Monday, April 30, 2012

The Guerillas of Toleto

The survival of Moorish Spain (in the form of Seville) effectively stalls the southern expansion of the Roman Rite. Under various iterations of Moorish rule, the Mozarabic liturgy survives long past the point where it died out IRL.

It also means that the struggle within the Spanish Church over which Rite to use is more pronounced, and much more politicized, because the major players - Aragon and Catalonia - are extremely tied to the Roman Rite. Their efforts to push south (and not purely military ones; witness the Gonzalans) are going to be resented, and perceived as imperialism, by the Christians living under Moorish rule.

This most frequently comes to a head in the Primate of Spain: Toleto, a city (like Batallos) on the edge of both the Christian and Moorish worlds, and (unlike Batallos) one that changes hands at least twice during the Middle Ages. [details?] In Milan, attempts to suppress the Ambrosian Rite led to repeated riots. Attempts to do the same in Toledo are going to lead to what are called, in hindsight, the guerillas: the little wars.

The "little wars" are essentially big riots, only called "wars" because they aren't restricted to individual cities on the Christian-Moorish frontier. Most of them are catalyzed by what, to our eyes, are amazingly petty religious details. Stuff like "What color should the stoles be on Good Friday?" or "How many pieces should the Eucharistic Host be divided into?" (The last is a particularly hot issue, because the Mozarabs themselves don't agree on the number: either seven or nine.)

What are the issues at work in the Guerillas?

Guerillas aren't purely high-church dickwaving over the colors of the stoles on Good Friday, of course. Some of the other issues are as follows:

Conflicts within Iberian Gonzalanism.
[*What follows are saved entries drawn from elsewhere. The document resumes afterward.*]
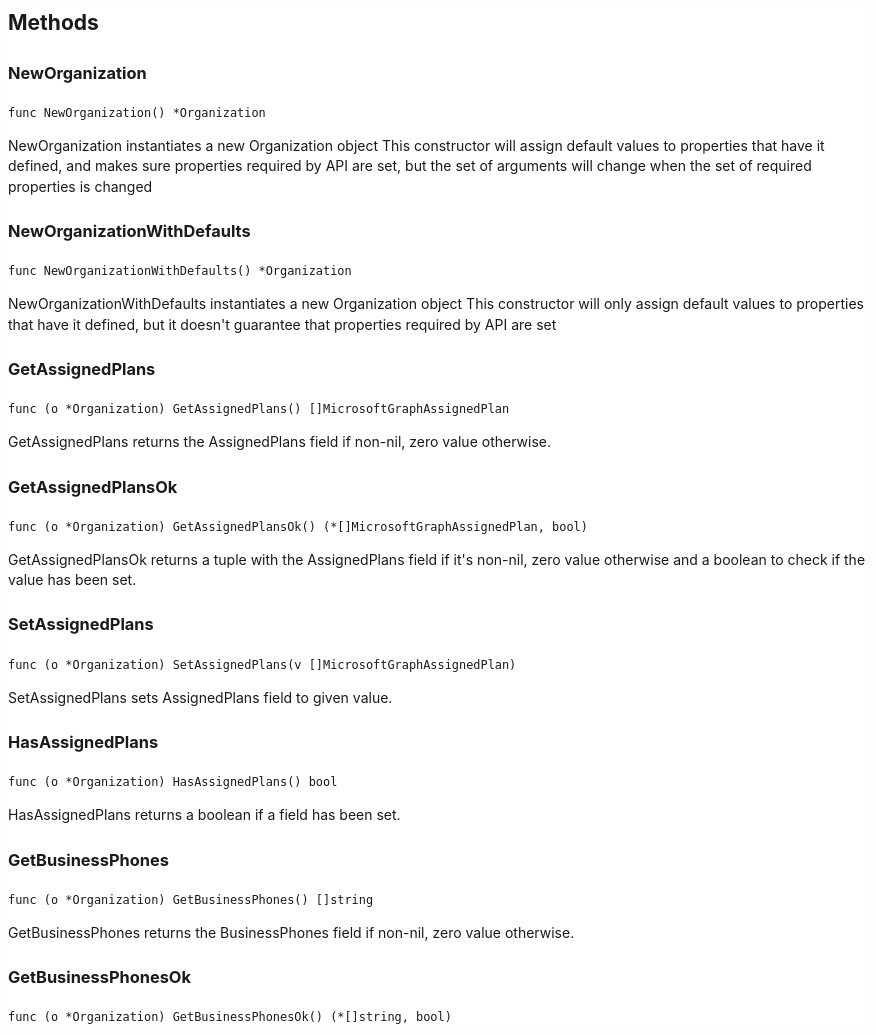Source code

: ## Methods

### NewOrganization

`func NewOrganization() *Organization`

NewOrganization instantiates a new Organization object
This constructor will assign default values to properties that have it defined,
and makes sure properties required by API are set, but the set of arguments
will change when the set of required properties is changed

### NewOrganizationWithDefaults

`func NewOrganizationWithDefaults() *Organization`

NewOrganizationWithDefaults instantiates a new Organization object
This constructor will only assign default values to properties that have it defined,
but it doesn't guarantee that properties required by API are set

### GetAssignedPlans

`func (o *Organization) GetAssignedPlans() []MicrosoftGraphAssignedPlan`

GetAssignedPlans returns the AssignedPlans field if non-nil, zero value otherwise.

### GetAssignedPlansOk

`func (o *Organization) GetAssignedPlansOk() (*[]MicrosoftGraphAssignedPlan, bool)`

GetAssignedPlansOk returns a tuple with the AssignedPlans field if it's non-nil, zero value otherwise
and a boolean to check if the value has been set.

### SetAssignedPlans

`func (o *Organization) SetAssignedPlans(v []MicrosoftGraphAssignedPlan)`

SetAssignedPlans sets AssignedPlans field to given value.

### HasAssignedPlans

`func (o *Organization) HasAssignedPlans() bool`

HasAssignedPlans returns a boolean if a field has been set.

### GetBusinessPhones

`func (o *Organization) GetBusinessPhones() []string`

GetBusinessPhones returns the BusinessPhones field if non-nil, zero value otherwise.

### GetBusinessPhonesOk

`func (o *Organization) GetBusinessPhonesOk() (*[]string, bool)`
I'm not sure whether St. Gonzalo himself ever crosses the Tagus after founding the Order, but the Order does, and becomes entrenched enough that the Gonzalan Rite reflects the influence of the southerners. There are Gonzalans living and serving under both Christian and Moorish masters, and don't always see eye to eye.
  • IRL, Irish Franciscanism went through several increasingly strict reforms, as a way for the Gaels to be autonomous of the Anglo-Irish lords. Mozarab Gonzalans might well do the same thing to assert themselves against northern aggressors.
Conflicts within Iberian mendicancy in general. IRL, the Dominicans and Franciscans were ferocious rivals of each other, because they shared a fairly similar niche and the smaller cities of the period weren't often big enough to support both at once. The Mozarabs (living under Moorish rule that isn't innately friendly to reforming missionary movements within Christianity) have these tensions turned up to eleven. Could they spill into open bloodshed? I wouldn't rule it out.
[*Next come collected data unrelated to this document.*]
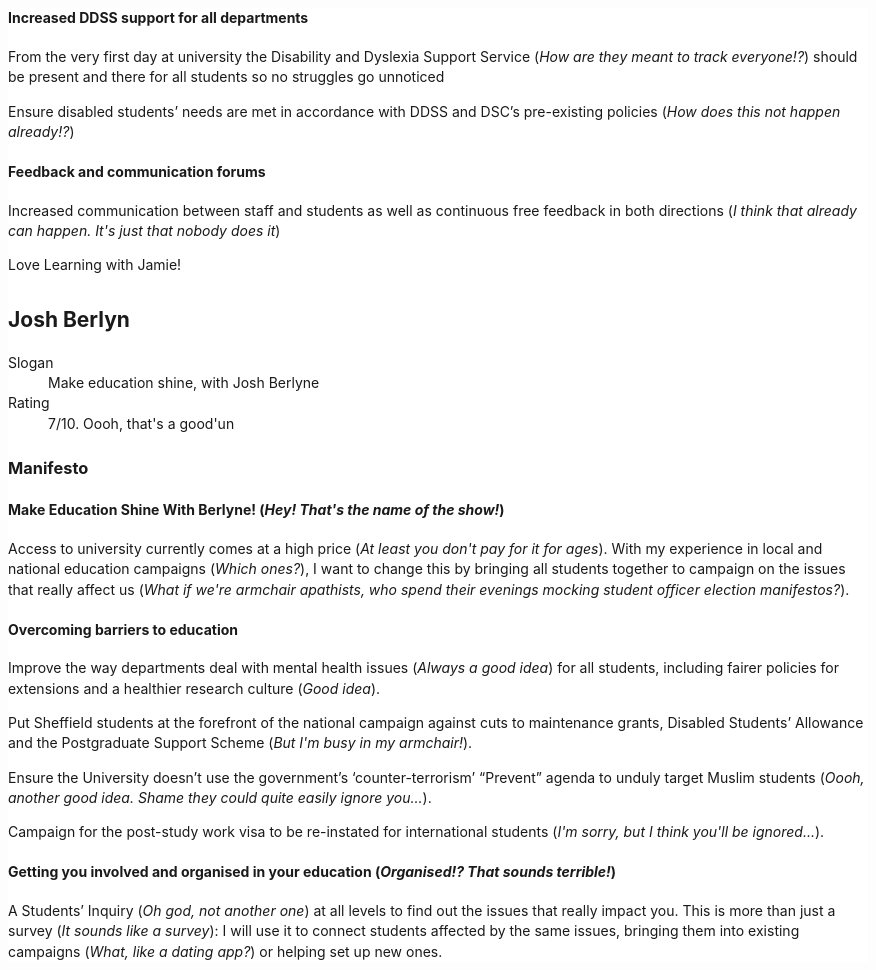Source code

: #### Increased DDSS support for all departments ####

From the very first day at university the Disability and Dyslexia Support Service (*How are they meant to track everyone!?*) should be present and there for all students so no struggles go unnoticed

Ensure disabled students’ needs are met in accordance with DDSS and DSC’s pre-existing policies (*How does this not happen already!?*)

#### Feedback and communication forums ####

Increased communication between staff and students as well as continuous free feedback in both directions (*I think that already can happen. It's just that nobody does it*)

Love Learning with Jamie!

## Josh Berlyn ##

<dl>
<dt>Slogan</dt>
<dd>Make education shine, with Josh Berlyne</dd>
<dt>Rating</dt>
<dd>7/10. Oooh, that's a good'un</dd>
</dl>

### Manifesto ###

#### Make Education Shine With Berlyne! (*Hey! That's the name of the show!*) ####

Access to university currently comes at a high price (*At least you don't pay for it for ages*). With my experience in local and national education campaigns (*Which ones?*), I want to change this by bringing all students together to campaign on the issues that really affect us (*What if we're armchair apathists, who spend their evenings mocking student officer election manifestos?*).

#### Overcoming barriers to education ####

Improve the way departments deal with mental health issues (*Always a good idea*) for all students, including fairer policies for extensions and a healthier research culture (*Good idea*).

Put Sheffield students at the forefront of the national campaign against cuts to maintenance grants, Disabled Students’ Allowance and the Postgraduate Support Scheme (*But I'm busy in my armchair!*).

Ensure the University doesn’t use the government’s ‘counter-terrorism’ “Prevent” agenda to unduly target Muslim students (*Oooh, another good idea. Shame they could quite easily ignore you...*).

Campaign for the post-study work visa to be re-instated for international students (*I'm sorry, but I think you'll be ignored...*).
 
#### Getting you involved and organised in your education (*Organised!? That sounds terrible!*) ####

A Students’ Inquiry (*Oh god, not another one*) at all levels to find out the issues that really impact you. This is more than just a survey (*It sounds like a survey*): I will use it to connect students affected by the same issues, bringing them into existing campaigns (*What, like a dating app?*) or helping set up new ones.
Class-linked anti-Semitism. Jews and Mozarabs may both be second-class in Moorish Spain, but one is smaller and better off than the other, and there's not a hell of a lot of room for upward mobility. Gonzalan missionary work takes some of the population pressure off the Christians, but not enough. I don't think it's a necessary undercurrent of the guerillas, but I could see a few pogroms dressed up as guerillas, using violence to open space for Christian class mobility.

The end of the guerillas

The guerillas of Toleto are a phenomenon of the Middle Ages, and ends with the discovery of the New World, for several reasons:
  • The New World opens room for expansion. Demographic pressures were a major force behind the guerillas: the underlying sense that there wasn't enough for everybody to share. The Moorish New World is a frontier for the Christians, in which they're encouraged to expand.
  • The efforts of the Sodality. The Sodality's cooperative spirit is balm for the self-inflicted wounds of the Mozarabic church. Granted, it gets suppressed pretty quickly after the House of Guise institutionally hijacks it, but before that point it takes off like wildfire and does no small amount of good to end the violence. 
Practically the only part of the Guerillas that continues past 1500, in fact, is the use of liturgical niceties as a pretext for violence. This lasts at least into the 1740s, when Umayyad Seville - having never experienced anything quite like what's going on in Mexico at the time - wrongly calls the Liturgical War a guerilla. (Mexico honors it as a full-scale war, but it's interesting that they, too, continue to identify the motives for the war as theological rather than demographic.)